--- START ---
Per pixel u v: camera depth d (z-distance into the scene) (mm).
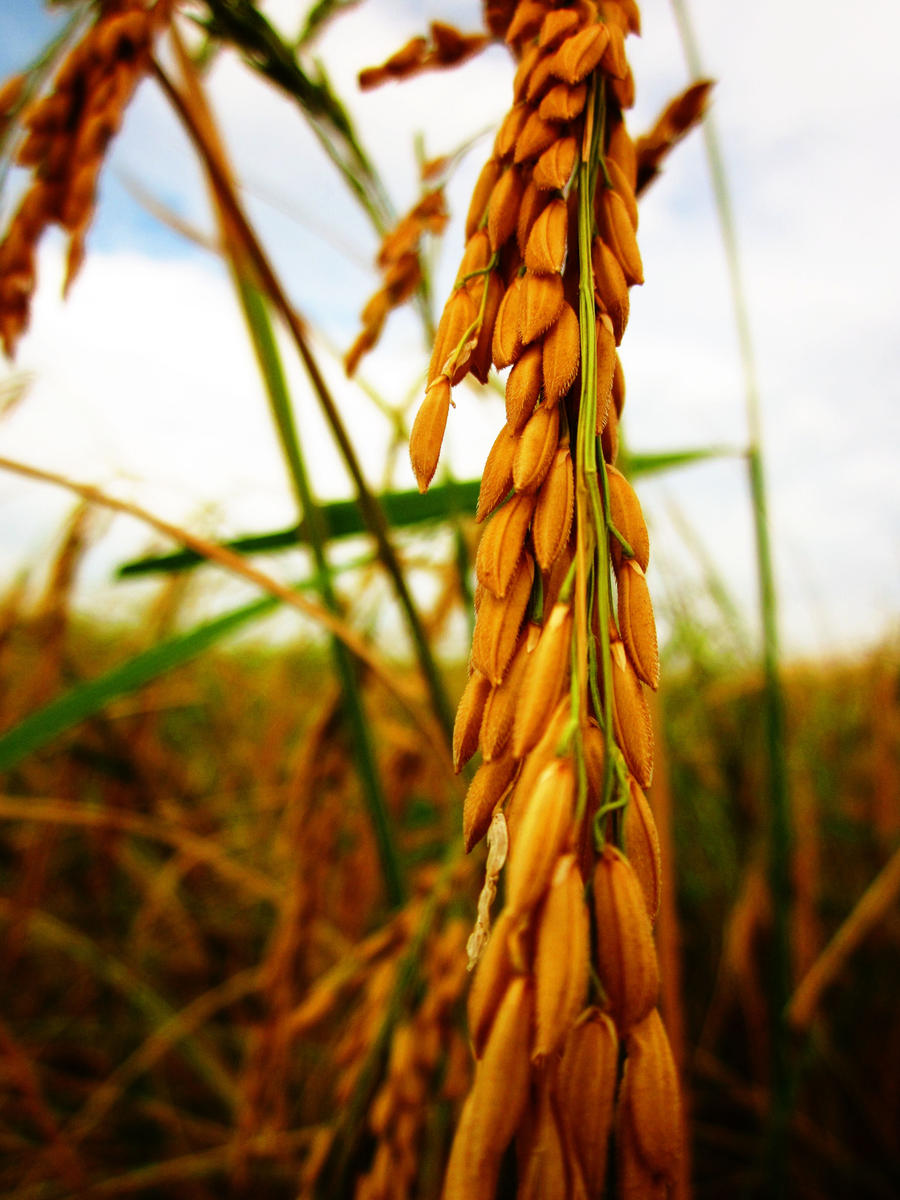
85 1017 269
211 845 267
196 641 155
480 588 57
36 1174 206
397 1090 115
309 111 127
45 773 302
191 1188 213
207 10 110
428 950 136
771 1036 164
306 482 161
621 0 69
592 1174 49
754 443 178
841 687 387
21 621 253
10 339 98
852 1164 207
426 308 161
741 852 269
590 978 53
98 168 92
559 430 59
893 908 260
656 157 96
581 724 55
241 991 234
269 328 162
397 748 206
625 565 57
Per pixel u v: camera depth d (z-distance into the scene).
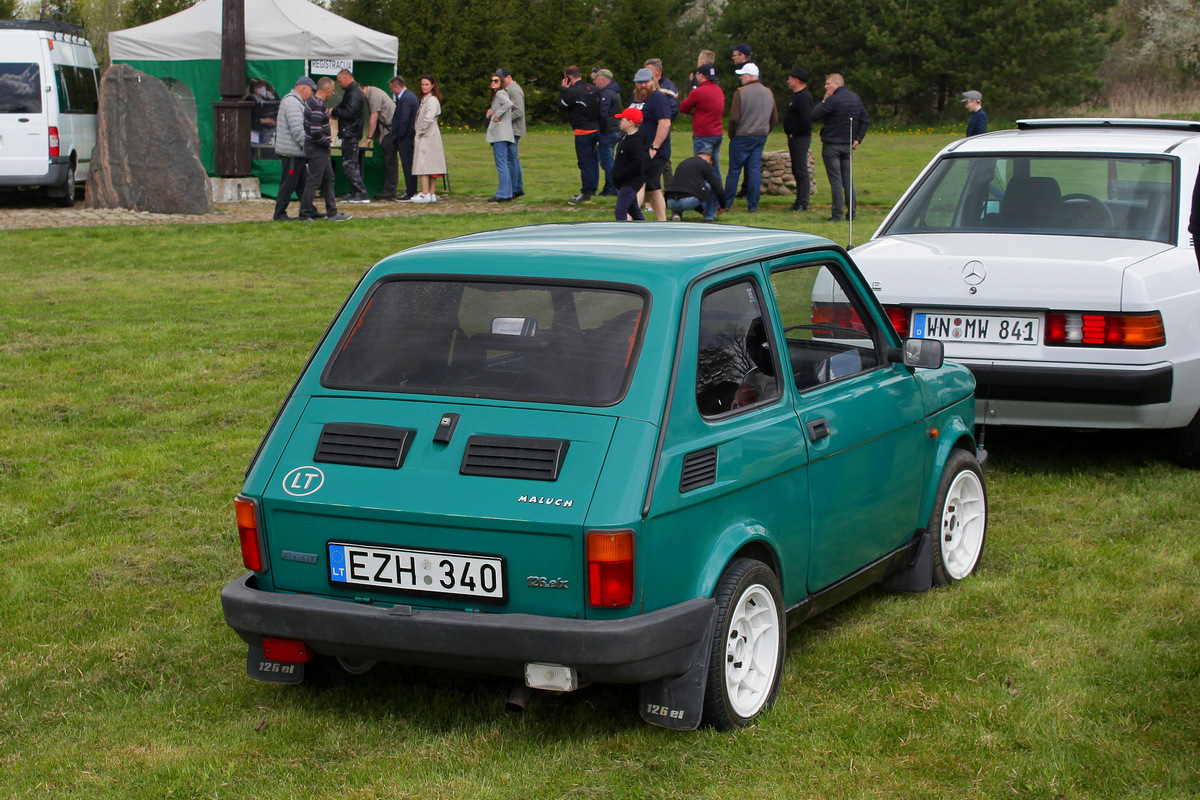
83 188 22.09
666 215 15.98
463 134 50.25
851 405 4.44
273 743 3.81
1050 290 6.22
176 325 10.70
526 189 21.53
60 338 10.14
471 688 4.18
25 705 4.14
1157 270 6.24
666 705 3.64
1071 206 7.06
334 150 21.77
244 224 16.88
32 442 7.32
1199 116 50.31
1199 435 6.63
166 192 18.44
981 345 6.41
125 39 21.27
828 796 3.46
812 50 63.19
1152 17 62.12
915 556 5.05
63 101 19.25
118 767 3.67
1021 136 7.65
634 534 3.37
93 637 4.69
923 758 3.66
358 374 3.88
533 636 3.40
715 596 3.69
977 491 5.40
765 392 4.05
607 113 18.86
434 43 56.66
--- END ---
[Required work] In the listing, find every line with the word "pixel" and return it.

[Written response]
Per pixel u v: camera depth d (z-distance into the scene) (mm).
Per pixel u v: camera depth d (z-distance into the scene).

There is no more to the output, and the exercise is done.